● What is expected: Scan the entries below for "積極的に評価する" and copy each line that holds it.

◇ ◇ ◇

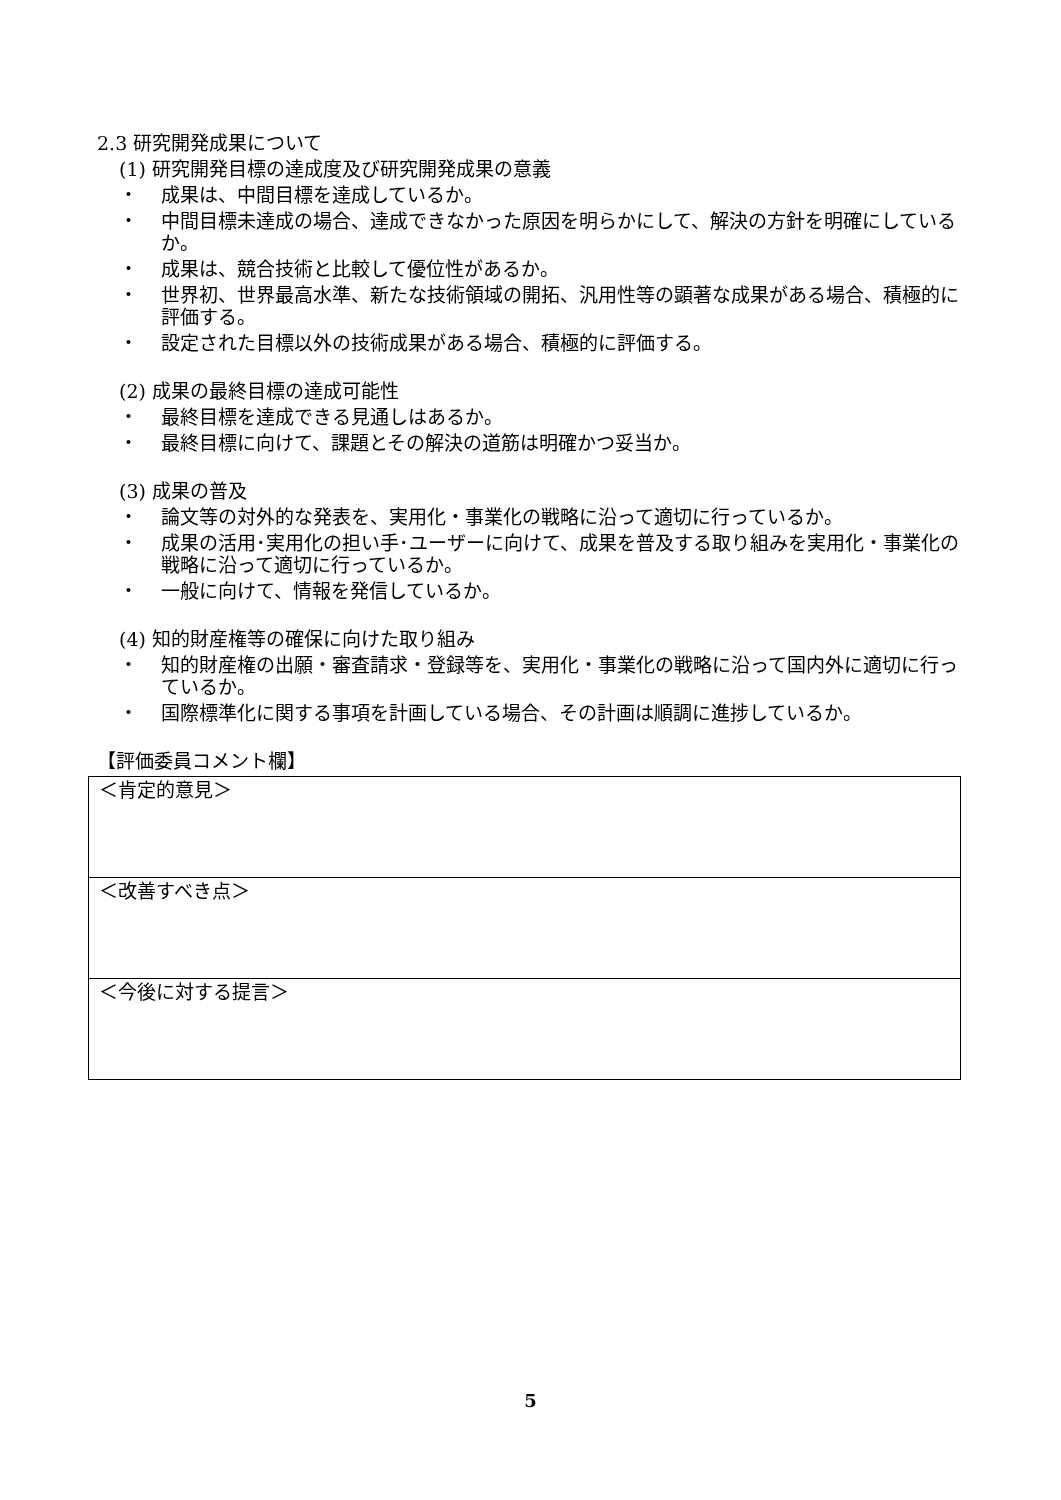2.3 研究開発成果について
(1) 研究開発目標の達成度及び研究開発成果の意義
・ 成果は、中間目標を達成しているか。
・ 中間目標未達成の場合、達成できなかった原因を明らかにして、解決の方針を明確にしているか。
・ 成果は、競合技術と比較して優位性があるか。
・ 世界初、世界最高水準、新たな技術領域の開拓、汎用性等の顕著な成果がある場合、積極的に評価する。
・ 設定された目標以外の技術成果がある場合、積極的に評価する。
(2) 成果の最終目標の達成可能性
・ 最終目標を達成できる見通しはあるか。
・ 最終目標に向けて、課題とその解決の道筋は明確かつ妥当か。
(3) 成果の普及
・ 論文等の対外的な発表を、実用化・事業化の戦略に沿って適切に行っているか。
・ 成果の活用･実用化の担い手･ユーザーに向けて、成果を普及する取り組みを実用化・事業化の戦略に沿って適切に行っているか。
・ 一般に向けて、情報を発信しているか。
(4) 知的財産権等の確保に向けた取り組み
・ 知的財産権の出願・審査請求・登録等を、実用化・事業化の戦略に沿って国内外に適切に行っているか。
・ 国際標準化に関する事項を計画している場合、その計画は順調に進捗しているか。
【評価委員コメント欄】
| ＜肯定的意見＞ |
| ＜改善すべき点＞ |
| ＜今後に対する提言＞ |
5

◇ ◇ ◇

● Output for this exercise:
・ 世界初、世界最高水準、新たな技術領域の開拓、汎用性等の顕著な成果がある場合、積極的に評価する。
・ 設定された目標以外の技術成果がある場合、積極的に評価する。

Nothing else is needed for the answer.